Si le mot « écologie » fut inventé, plus tard, par Ernst Haeckel (1834-1919), lui-même admirateur de Humboldt, c’est bien ce dernier qui en perçut les fondements. En voyageant en Amérique du Sud puis du Nord, il fut frappé par l’impact humain sur l’environnement, les déséquilibres créés par l’homme, par ses choix destructeurs. Il fut anti-colonialiste et anti-esclavagiste. Pour lui, il y avait un lien étroit entre le colonialisme et l’esclavagisme d’une part et la destruction de l’environnement d’autre part : « Il critiquait, écrit Andrea Wulf, l’injuste répartition des terres, la monoculture, la violence contre les populations autochtones et les mauvaises conditions de travail des Indiens ».

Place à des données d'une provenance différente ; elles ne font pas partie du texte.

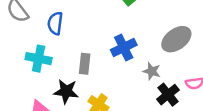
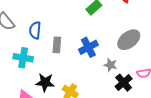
gray rectangle: (85, 64) -> (57, 45), moved

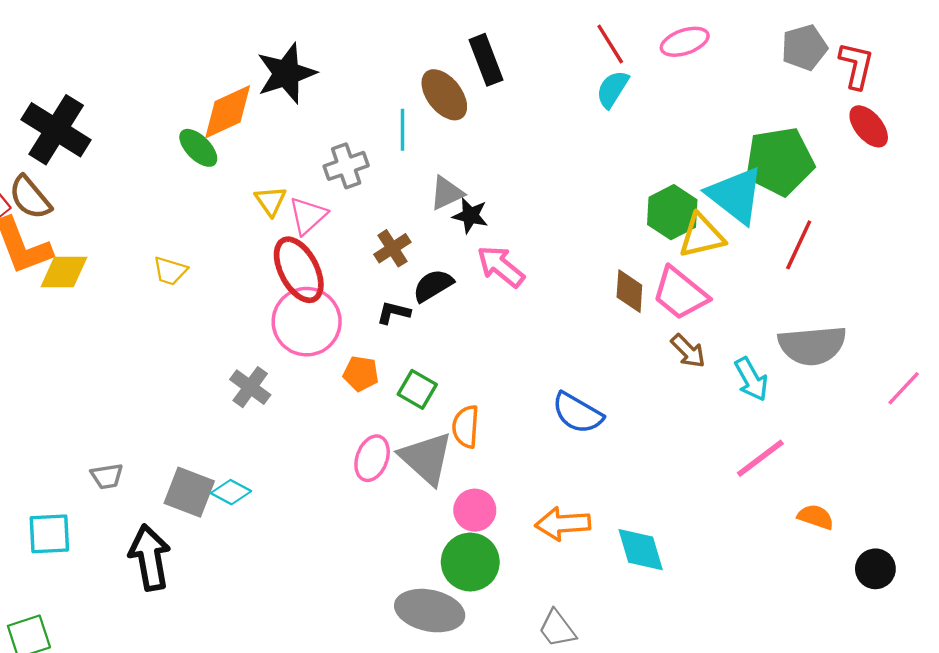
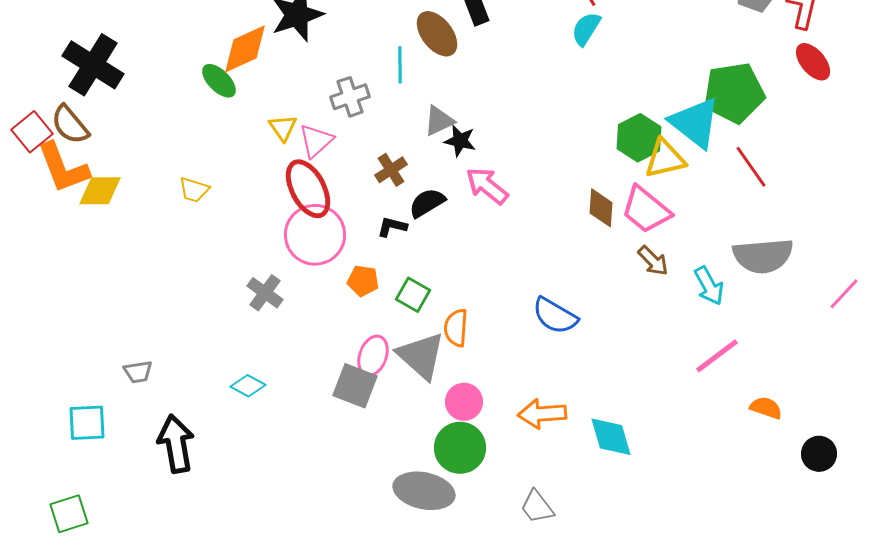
red line: (799, 245) -> (751, 167), turned -60
gray square: (189, 492) -> (355, 386), moved

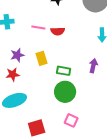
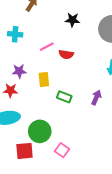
pink line: (38, 28) -> (47, 47), turned -48
green circle: (65, 92) -> (40, 131), moved

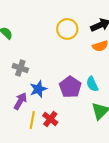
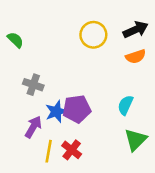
cyan semicircle: (92, 84) -> (125, 105), turned 49
purple pentagon: (70, 87) -> (77, 109), moved, turned 30

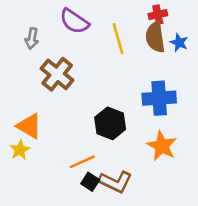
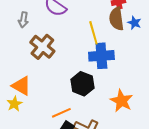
yellow line: (118, 38) -> (93, 33), moved
blue cross: (159, 98) -> (101, 56), moved

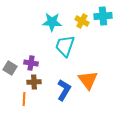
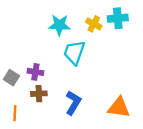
orange triangle: (88, 80) -> (119, 107), moved, turned -45
orange line: (24, 99) -> (15, 113), moved

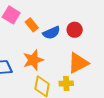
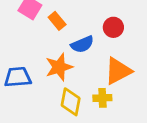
blue semicircle: (51, 33) -> (82, 44), moved

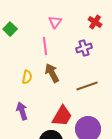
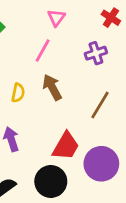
pink line: (45, 46) -> (43, 50), turned 36
brown line: (87, 86) -> (100, 105), turned -40

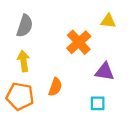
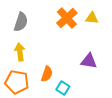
orange cross: (79, 42) -> (67, 18), moved
cyan square: (98, 103) -> (63, 88), moved, turned 32

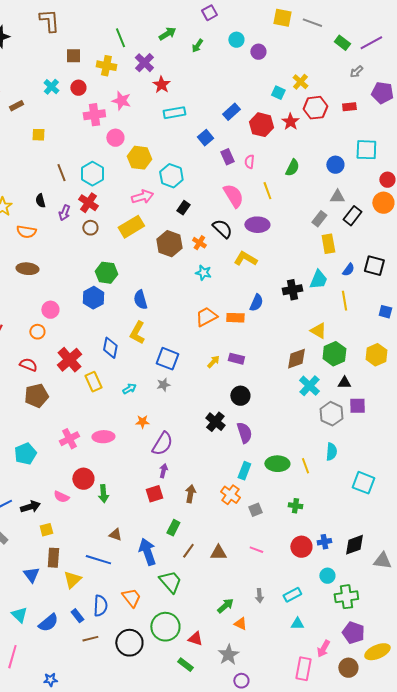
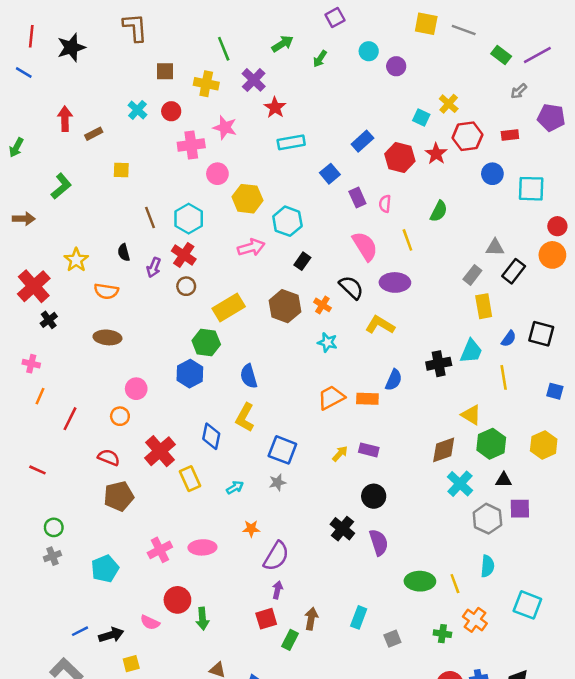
blue circle: (335, 165) -> (492, 174), moved
yellow rectangle: (131, 227) -> (229, 307), moved
cyan rectangle: (244, 471) -> (359, 617), moved
orange cross: (230, 495) -> (475, 620), moved
green rectangle: (173, 528) -> (290, 640), moved

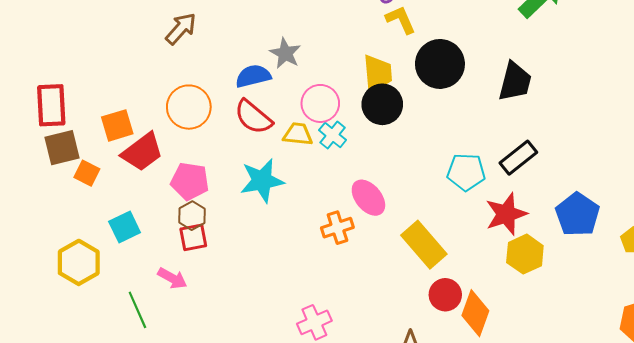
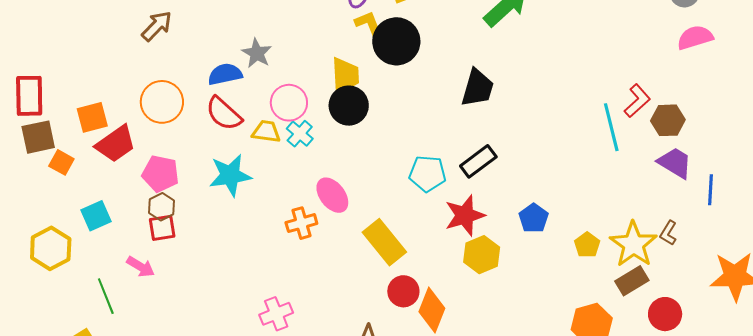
black circle: (440, 64) -> (396, 41), moved
blue pentagon: (577, 215) -> (534, 218), size x0.7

En Amérique du Sud et, en particulier, en Equateur, il mena des études précises sur les écosystèmes et fit des découvertes qui font encore autorité de nos jours. Mais il s’efforça toujours de penser le monde dans sa globalité et fut, de ce fait, à contre-courant des pratiques de nombreux scientifiques de son temps qui se spécialisaient, de plus en plus, chacun dans son domaine particulier : « Au moment où la science s’éloignait de la nature pour s’enfermer dans les laboratoires et les universités, séparées en disciplines étanches, Humboldt regroupait tous les domaines que les scientifiques professionnels voulaient séparer. » Et quand il écrivait, il s’efforçait souvent de le faire pour un large public et non pas seulement « pour des savants dans leur tour d’ivoire. » D’ailleurs, s’il écrivait des textes dont la valeur scientifique ne pouvait être prise en défaut, il ne se privait pas, pour autant, d’y mettre de la poésie. Pour lui, ce n’était nullement contradictoire.
Comme le rapporte longuement et avec précision Andrea Wulf, son influence fut considérable, non seulement de son vivant mais également après sa mort. Il se lia d’amitié avec François Arago (1786-1853) et d’autres savants, mais aussi avec Goethe (1749-1832) qui raffolait de ses écrits et de sa compagnie. Il se lia avec Simon Bolivar (1783-1830) avant de désavouer sa propension à l’autocratie, tout comme avec le président américain Thomas Jefferson (1743-1826) avec il fut toutefois en total désaccord sur la question de l’esclavage. Sur le plan scientifique, il influença grandement de nombreux biologistes, naturalistes et explorateurs, à commencer par Charles Darwin (1809-1882), grand lecteur de Humboldt, mais aussi George Perkins Marsh (1801-1882), Ernst Haeckel (que j’ai déjà mentionné) et John Muir (1838-1914). Tous ont contribué, pour une part, à une meilleure compréhension de la nature et des dangers qu’elle encourt du fait des actions des hommes : « Humboldt avait compris les dangers que connait la nature. Marsh avait rassemblé des preuves et construit un argumentaire convaincant, mais ce fut Muir qui éveilla les esprits aux enjeux environnementaux, aussi bien dans la sphère politique qu’auprès du grand public. »
Cependant, puisque tout est lié, l’influence de Humboldt ne se limita pas aux seuls explorateurs et scientifiques. Des artistes aussi s’en inspirèrent, même si c’est par ricochets, comme le verrier Émile Gallé (1846-1904) qui trouva des motifs intéressants dans les travaux de Ernst Haeckel. Quant à Jules Verne (1828-1905), « il se servit amplement des descriptions de l’Amérique du Sud de Humboldt dans sa série des Voyages extraordinaires. Il prit d’ailleurs soin de faire figurer les œuvres complètes de Humboldt dans la bibliothèque de son Capitaine Nemo.